▶ **EXERCISE PROMPT**: Please pick out each line in the items below that contains the word "могут", and copy every such line in full. Case counts.

════

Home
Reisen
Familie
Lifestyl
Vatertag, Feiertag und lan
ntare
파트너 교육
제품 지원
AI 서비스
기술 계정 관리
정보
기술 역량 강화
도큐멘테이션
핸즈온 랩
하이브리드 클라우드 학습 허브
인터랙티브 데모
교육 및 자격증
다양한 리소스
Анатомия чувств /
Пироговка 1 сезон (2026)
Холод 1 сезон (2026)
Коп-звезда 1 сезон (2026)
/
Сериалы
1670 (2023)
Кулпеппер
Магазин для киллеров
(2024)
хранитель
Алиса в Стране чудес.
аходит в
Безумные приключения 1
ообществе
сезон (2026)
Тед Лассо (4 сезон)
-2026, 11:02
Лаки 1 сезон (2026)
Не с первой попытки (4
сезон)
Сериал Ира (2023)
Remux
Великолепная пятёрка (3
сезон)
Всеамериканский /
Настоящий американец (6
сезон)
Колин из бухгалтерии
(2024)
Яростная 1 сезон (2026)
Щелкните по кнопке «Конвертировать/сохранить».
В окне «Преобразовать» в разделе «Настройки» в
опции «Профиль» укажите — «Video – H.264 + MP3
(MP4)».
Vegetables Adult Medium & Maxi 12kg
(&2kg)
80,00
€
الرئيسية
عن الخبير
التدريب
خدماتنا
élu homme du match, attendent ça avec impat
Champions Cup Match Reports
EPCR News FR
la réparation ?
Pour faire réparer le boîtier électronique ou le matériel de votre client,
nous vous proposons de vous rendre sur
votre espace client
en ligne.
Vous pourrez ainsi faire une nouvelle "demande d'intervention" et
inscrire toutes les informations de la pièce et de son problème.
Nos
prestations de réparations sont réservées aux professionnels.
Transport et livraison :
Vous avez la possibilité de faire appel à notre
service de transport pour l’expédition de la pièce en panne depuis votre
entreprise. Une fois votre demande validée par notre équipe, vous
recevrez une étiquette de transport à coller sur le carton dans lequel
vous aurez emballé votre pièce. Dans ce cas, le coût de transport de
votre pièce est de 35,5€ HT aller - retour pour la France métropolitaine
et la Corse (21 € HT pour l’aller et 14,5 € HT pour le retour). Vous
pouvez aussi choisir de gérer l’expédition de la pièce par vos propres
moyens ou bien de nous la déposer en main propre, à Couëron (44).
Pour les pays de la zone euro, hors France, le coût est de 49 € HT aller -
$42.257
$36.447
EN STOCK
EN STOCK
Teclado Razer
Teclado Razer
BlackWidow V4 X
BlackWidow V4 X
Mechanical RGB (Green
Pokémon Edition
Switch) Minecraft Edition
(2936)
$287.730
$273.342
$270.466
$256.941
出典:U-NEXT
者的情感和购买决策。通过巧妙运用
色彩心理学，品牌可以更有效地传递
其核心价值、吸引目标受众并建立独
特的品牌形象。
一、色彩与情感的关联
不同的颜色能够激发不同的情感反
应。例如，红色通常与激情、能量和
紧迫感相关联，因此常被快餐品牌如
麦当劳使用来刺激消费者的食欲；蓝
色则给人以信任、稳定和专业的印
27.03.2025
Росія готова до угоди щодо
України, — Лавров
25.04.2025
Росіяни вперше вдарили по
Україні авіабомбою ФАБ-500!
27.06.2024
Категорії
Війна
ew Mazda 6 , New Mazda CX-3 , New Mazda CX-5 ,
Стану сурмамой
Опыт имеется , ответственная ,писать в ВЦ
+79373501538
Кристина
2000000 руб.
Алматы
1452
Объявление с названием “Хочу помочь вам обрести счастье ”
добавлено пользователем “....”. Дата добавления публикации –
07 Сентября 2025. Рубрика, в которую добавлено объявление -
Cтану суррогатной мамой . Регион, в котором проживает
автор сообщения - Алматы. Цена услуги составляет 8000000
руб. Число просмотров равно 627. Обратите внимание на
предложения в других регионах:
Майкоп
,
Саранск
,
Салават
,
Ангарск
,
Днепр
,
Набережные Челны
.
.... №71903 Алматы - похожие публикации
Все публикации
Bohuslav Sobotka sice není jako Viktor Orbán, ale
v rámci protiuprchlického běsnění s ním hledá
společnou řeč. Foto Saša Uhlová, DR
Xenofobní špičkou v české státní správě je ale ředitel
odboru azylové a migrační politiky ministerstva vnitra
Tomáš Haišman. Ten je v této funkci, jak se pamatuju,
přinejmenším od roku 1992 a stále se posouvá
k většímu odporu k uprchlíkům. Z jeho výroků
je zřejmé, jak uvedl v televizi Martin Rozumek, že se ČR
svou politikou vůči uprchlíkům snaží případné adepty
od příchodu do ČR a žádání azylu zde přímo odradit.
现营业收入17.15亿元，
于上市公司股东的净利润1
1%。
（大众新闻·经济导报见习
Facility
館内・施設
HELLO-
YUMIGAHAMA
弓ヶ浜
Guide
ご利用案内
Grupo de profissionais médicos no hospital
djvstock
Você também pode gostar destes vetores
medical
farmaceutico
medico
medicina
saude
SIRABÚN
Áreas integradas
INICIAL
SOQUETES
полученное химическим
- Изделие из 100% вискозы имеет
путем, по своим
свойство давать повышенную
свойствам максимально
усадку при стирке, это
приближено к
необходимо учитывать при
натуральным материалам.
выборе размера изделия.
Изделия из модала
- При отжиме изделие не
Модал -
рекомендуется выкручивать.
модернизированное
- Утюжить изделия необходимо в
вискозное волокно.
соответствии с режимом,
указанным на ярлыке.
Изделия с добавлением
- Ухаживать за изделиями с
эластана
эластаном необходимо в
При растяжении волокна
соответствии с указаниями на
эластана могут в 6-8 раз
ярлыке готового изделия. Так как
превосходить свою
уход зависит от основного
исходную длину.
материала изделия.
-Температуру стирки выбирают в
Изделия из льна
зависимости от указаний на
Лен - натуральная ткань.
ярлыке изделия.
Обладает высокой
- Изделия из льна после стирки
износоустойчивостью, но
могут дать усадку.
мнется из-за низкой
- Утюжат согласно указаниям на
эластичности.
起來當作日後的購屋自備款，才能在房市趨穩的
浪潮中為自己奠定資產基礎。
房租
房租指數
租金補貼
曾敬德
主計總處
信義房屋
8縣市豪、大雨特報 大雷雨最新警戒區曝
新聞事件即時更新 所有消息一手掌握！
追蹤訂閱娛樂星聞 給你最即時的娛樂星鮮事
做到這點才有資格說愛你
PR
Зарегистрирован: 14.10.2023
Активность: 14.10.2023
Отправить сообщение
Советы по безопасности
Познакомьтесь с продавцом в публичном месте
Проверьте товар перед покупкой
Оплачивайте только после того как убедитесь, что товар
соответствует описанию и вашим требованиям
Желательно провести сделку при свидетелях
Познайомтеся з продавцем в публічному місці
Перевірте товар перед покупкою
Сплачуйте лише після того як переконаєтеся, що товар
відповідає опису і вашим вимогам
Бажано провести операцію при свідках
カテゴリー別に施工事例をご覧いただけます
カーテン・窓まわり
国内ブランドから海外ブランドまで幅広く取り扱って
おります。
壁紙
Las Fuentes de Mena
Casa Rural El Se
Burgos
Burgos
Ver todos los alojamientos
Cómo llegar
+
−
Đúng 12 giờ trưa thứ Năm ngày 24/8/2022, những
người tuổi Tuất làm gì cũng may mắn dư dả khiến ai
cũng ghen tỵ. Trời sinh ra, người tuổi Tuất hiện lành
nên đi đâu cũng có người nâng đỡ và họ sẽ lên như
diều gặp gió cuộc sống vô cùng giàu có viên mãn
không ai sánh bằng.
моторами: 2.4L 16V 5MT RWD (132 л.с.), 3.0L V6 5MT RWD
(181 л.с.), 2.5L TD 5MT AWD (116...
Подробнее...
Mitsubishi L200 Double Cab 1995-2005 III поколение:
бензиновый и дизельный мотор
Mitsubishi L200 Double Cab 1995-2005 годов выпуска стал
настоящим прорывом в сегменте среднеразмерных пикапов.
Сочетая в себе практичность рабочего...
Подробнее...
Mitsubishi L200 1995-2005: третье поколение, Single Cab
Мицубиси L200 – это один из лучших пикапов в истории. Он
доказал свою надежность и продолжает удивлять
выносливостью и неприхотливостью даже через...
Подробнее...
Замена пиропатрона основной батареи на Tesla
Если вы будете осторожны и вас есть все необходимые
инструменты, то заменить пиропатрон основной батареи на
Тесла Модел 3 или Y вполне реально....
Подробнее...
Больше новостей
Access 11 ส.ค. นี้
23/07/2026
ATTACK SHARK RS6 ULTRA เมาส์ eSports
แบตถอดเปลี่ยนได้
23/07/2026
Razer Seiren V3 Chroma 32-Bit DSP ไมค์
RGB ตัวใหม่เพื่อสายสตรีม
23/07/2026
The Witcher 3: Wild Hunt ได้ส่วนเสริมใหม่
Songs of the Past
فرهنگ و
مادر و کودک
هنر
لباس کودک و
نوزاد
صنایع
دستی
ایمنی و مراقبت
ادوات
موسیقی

════

▶ **REPLY**:
эластана могут в 6-8 раз
могут дать усадку.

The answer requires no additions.